**TASK INSTRUCTIONS**.
For this exercise, please find the lines in the entries that include the word "widget" and copy them.

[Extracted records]

===============

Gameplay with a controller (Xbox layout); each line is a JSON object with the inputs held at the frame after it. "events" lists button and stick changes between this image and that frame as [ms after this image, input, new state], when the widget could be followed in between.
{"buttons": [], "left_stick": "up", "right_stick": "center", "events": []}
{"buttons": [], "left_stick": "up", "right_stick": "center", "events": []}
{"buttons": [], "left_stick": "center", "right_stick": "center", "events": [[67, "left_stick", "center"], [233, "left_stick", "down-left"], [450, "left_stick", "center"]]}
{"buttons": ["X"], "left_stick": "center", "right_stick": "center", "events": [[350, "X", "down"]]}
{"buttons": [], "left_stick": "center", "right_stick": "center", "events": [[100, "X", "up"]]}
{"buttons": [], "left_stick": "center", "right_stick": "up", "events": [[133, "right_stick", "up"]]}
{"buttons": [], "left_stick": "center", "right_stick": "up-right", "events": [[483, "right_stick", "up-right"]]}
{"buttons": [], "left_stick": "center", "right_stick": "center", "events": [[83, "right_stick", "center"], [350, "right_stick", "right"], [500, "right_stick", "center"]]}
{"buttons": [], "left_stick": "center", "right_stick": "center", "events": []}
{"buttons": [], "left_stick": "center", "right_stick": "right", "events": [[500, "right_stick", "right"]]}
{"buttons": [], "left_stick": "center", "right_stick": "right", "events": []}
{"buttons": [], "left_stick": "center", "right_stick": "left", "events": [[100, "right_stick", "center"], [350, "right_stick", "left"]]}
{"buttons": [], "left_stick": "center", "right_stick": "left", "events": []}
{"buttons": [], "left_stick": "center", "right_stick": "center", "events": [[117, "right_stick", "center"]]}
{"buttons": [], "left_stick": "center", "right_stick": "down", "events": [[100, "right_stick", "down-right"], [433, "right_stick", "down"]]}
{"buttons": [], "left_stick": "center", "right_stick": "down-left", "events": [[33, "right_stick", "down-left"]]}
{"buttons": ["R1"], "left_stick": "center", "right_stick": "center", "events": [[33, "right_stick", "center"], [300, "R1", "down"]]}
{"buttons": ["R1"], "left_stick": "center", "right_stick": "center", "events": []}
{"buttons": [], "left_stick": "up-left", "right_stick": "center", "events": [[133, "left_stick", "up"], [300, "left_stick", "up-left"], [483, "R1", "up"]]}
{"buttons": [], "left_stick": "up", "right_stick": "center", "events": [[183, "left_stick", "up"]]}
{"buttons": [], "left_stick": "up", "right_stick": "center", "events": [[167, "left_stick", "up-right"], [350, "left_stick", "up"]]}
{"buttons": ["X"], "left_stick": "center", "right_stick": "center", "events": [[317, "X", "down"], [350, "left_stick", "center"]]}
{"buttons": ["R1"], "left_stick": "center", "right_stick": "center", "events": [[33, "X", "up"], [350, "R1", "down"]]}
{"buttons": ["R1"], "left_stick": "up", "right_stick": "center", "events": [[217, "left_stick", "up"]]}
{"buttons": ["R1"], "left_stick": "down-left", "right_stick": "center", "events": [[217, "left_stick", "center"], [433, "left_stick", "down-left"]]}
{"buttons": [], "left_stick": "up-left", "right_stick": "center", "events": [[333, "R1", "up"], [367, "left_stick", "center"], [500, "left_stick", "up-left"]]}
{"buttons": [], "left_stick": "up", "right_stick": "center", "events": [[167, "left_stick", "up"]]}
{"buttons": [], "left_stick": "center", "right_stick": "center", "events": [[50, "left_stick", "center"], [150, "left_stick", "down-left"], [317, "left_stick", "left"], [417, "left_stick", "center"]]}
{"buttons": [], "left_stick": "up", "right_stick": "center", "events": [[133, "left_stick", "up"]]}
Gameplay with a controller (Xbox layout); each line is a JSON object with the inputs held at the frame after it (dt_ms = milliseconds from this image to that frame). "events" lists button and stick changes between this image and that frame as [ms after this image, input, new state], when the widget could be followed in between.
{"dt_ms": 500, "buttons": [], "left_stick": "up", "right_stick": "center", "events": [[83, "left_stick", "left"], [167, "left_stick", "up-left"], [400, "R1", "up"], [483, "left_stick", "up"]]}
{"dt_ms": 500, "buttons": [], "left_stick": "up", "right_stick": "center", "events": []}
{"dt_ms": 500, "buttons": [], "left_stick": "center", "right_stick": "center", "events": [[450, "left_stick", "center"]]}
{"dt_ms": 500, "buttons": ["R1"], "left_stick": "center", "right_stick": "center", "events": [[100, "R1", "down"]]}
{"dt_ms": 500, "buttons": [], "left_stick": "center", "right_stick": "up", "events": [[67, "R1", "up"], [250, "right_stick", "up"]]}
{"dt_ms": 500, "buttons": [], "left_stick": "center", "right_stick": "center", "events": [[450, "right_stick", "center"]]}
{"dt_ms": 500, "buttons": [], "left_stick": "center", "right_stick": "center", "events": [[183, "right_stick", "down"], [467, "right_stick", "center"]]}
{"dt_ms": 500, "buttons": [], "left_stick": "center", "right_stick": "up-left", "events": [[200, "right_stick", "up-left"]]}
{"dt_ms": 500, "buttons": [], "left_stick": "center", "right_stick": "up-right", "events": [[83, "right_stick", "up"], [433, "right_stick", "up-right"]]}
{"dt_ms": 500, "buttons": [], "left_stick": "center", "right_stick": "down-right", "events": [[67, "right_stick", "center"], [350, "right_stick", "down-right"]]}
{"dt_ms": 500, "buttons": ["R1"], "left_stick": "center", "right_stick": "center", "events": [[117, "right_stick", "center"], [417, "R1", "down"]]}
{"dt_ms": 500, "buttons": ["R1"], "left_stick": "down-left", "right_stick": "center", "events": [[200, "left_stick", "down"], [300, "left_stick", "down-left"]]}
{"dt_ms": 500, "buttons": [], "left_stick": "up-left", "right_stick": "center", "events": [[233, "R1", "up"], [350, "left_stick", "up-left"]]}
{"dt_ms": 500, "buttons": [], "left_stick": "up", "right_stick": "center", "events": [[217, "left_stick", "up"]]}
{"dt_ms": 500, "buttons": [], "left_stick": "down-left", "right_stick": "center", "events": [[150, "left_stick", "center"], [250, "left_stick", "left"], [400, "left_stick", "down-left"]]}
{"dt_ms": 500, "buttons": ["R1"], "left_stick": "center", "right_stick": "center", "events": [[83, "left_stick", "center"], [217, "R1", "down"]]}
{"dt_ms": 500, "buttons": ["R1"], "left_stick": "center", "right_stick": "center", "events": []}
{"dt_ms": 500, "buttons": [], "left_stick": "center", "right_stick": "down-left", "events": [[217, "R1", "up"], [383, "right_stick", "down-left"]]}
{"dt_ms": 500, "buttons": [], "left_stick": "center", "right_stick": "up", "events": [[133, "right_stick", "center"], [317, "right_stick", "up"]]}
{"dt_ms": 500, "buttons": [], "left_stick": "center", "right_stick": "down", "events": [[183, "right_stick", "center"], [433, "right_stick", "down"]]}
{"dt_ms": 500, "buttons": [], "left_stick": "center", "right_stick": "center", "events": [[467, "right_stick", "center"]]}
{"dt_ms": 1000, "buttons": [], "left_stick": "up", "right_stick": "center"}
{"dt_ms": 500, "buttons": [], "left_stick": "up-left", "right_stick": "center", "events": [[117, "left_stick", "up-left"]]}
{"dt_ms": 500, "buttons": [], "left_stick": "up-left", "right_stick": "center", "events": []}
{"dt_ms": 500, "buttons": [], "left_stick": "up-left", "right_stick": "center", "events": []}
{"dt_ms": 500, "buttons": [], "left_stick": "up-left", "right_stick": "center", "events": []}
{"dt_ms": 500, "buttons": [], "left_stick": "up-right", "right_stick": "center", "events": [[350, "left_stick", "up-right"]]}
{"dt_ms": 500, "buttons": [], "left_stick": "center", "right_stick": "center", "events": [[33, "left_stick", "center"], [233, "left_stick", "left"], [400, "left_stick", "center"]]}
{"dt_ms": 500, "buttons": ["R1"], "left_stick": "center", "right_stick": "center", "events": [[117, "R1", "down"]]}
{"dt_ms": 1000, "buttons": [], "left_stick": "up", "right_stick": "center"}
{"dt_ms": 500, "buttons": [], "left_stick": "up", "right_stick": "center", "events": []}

===============

**RESULT OF THIS TASK**.
Gameplay with a controller (Xbox layout); each line is a JSON object with the inputs held at the frame after it. "events" lists button and stick changes between this image and that frame as [ms after this image, input, new state], when the widget could be followed in between.
Gameplay with a controller (Xbox layout); each line is a JSON object with the inputs held at the frame after it (dt_ms = milliseconds from this image to that frame). "events" lists button and stick changes between this image and that frame as [ms after this image, input, new state], when the widget could be followed in between.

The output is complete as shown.